Silverheels' contributions to the acting world have been recognized many times over. He has a star on the Hollywood Walk of Fame and is an inductee in the First Americans in the Arts Hall of Honor and in the Hall of Great Western Performers in the National Cowboy and Western Heritage Museum in Oklahoma City, Oklahoma. In 2003 he was inducted into the Walk of Fame in Brantford, Ont., a stones throw from his home reserve.

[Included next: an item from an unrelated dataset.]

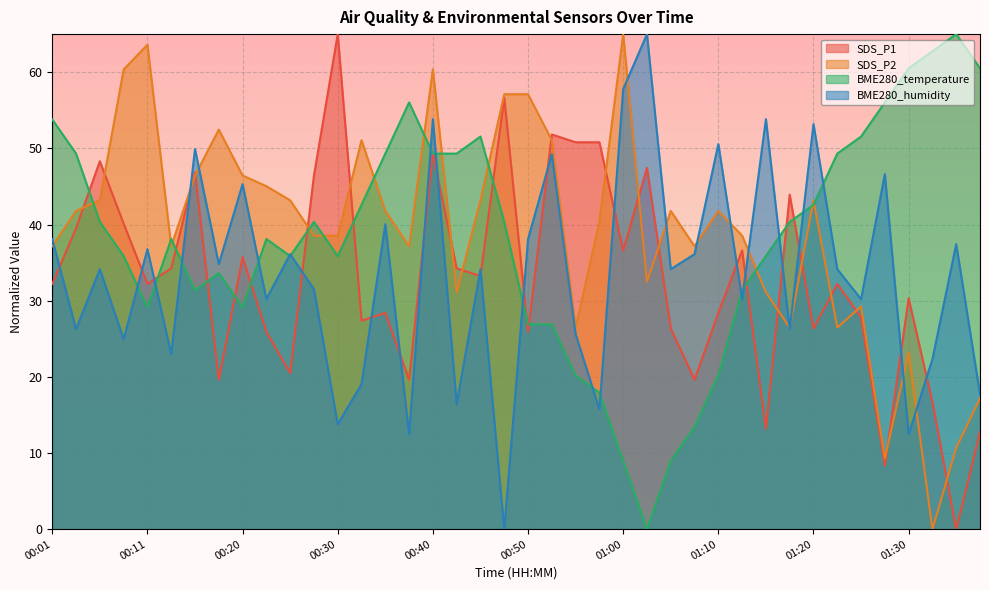

At which category does SDS_P2 reach its first local peak?

00:11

Silverheels, who spent some time living in Buffalo, New York, before venturing off to California, was also named to the Western New York Entertainment Hall of Fame. The National Centre for American Indian Enterprise Development, headquartered in Mesa, Arizona honors the actor each year when it hands out the Jay Silverheels Achievement Award to an outstanding individual of Native American descent who has achieved personal and professional success while contributing to the community.
His accomplishments outside of the acting realm have not gone unrecognized either. In 1997 he was a charter inductee into the Ontario Lacrosse Hall of Fame.
His life is the subject of a documentary, Jay Silverheels: The Man Beside the Mask, produced as part of History Television's The Canadians: Biography of a Nation series.